A mere 7 km ride from Malvan and we reached the paradise called Tarkarli. Soft sands of silver, verdant suru corridors, clear waters of the vast sea, and a glorious view of the Sindhudurg fort – Tarkarli indubitably deserves to be called the jewel of the Konkan. To top it all MTDC has a comfy beach resort here and now a few boat houses too. That adds to the delight and makes it a perfect getaway.

Tarkarli has beautiful backwaters too – undeniably comparable to the ones in Kerala. The clear waters with coconut palms on both banks definitely invite you for a ride. MTDC recently started with boat houses similar to the ones you see in Kerala to wade far into the interiors of these backwaters.


A satiating walk at Tarkarli

We were to now reach Bhogwe beach and we were told that we could ferry across the bike from where we could easily reach Bhogwe in no time. Unfortunately, the boat was late and it had loads of passengers. So the boatman denied to ferry the bike across and unfortunately we had to take the longer route.  We enquired about the route and one of the guys suggested a dirt track for a few km before we hit the highway. We were a little skeptical but we followed the same and enjoyed another dirt track ride. With fields on the left, the waters on the right, and sand below it certainly turned out to be a joyride and we were happy not to take the longer route.

Bhogwe BEACH

A 45-minute ride took us to another jewel of the Konkan – the Bhogwe beach. It resembled Tarkarli in all respects except that there was no beach resort and it was quiet and secluded. With nature showering all its blessings on Bhogwe beach, this proves to be the ideal destination for those who seek solitude.

Bhogwe Beach

The quietude at Bhogwe Beach

There was a small shop at Bhogwe Beach and we grabbed a few tidbits from there. We also ask for the Kokam juice which he got over to the beach. It was an overwhelming experience to sip on the luscious Kokam juice in the company of nature.

Kille Nivti

We reached Kille Nivti around 6 pm when the sun was about to go down. We parked our bike, and kept our bags packed at the only store we found there. As we began to climb the fort, we thought it was it was wise to not be over-ambitious and stay back here. So we got back promising the fort that we would return tomorrow morning and headed back to the store to enquire about a place to stay. Mr. Sawant the store owner was a generous man and he offered to lodge us in the verandah. We happily agreed and hurried to the beach not to miss the daily dose of saline bath.

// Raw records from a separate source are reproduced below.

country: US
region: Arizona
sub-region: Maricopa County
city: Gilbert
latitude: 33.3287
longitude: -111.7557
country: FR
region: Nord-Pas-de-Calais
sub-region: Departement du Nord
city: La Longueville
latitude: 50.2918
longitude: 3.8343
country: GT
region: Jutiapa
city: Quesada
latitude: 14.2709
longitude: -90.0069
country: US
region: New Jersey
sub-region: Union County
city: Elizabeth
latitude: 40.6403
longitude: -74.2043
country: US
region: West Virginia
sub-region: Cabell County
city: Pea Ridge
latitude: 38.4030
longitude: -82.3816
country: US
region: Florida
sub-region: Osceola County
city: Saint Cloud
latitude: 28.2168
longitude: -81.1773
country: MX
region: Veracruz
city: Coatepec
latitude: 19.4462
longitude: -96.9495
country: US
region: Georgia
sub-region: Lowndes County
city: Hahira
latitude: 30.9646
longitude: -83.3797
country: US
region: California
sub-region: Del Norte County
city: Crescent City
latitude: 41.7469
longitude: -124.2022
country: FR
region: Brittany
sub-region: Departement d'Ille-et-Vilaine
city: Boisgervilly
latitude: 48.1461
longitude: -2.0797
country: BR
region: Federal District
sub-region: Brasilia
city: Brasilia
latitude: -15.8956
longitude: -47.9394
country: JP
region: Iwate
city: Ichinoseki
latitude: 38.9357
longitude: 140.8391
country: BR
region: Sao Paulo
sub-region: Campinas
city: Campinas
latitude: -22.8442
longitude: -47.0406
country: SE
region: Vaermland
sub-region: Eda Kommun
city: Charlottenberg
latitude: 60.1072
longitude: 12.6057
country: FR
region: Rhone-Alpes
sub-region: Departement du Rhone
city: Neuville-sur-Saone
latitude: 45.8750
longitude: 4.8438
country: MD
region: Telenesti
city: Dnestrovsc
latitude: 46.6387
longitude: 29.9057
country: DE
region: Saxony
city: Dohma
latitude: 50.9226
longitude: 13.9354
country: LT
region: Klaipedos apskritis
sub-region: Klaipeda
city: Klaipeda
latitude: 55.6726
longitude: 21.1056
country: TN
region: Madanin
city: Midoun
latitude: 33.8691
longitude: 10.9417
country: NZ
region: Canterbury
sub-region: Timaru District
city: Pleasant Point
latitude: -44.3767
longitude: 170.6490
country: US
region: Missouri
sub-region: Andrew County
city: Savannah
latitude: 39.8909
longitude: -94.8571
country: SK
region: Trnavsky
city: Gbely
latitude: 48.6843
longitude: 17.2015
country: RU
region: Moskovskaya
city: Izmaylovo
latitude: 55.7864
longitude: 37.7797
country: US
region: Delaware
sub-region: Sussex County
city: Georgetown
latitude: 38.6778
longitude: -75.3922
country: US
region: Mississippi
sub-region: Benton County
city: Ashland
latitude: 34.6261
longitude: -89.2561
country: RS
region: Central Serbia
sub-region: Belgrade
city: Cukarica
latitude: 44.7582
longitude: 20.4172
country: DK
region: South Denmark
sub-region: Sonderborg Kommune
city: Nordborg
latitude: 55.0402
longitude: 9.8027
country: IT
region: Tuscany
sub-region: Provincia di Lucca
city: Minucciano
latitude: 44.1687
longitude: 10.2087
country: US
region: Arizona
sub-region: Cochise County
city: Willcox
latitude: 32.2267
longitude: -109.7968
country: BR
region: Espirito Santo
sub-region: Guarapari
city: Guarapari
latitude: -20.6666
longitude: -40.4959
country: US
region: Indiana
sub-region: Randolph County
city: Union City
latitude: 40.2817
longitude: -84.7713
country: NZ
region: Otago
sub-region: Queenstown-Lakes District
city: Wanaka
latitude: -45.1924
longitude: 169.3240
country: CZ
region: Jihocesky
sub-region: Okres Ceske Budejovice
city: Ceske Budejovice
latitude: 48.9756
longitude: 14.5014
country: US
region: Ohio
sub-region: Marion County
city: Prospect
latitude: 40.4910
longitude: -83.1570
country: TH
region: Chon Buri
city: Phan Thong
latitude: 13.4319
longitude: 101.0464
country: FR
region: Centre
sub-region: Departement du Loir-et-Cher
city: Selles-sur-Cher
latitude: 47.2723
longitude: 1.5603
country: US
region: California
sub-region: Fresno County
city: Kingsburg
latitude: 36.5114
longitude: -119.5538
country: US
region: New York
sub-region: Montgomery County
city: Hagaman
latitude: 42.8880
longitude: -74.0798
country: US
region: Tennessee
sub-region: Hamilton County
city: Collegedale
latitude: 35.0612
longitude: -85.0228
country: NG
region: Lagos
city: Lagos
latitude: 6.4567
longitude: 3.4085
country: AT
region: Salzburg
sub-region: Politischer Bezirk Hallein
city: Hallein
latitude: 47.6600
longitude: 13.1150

a beautiful evening at the beach

Nivti was a serene beach with soft silver sands. It was enclosed by rock structures wading deep into the sea on both sides making it a private beach for just the two of us. When we came here the sun was about to set and its light had spread a golden stratum over the clear waters of the sea. We were able to capture a few romantic moments between the sun and the sea.

Nivti Beach

The setting sun at Kille Nivti Beach

We then got into the sea and drenched ourselves in the saline waters which dissolved our fatigue. We enjoyed the dip for an hour or so and unwillingly got out of the waters. It was dark. We walked out of the saline water and walked back.

We felt at home at Mr. Sawant’s place. It was a delight for us in all possible ways. They served us a delicious meal for dinner. The Bangda fry we had here was one of the best-fried fish we had ever had. After having the lip-smacking delicacies we spent a while talking to Sawant. Then we were off to sleep with Goa on our minds.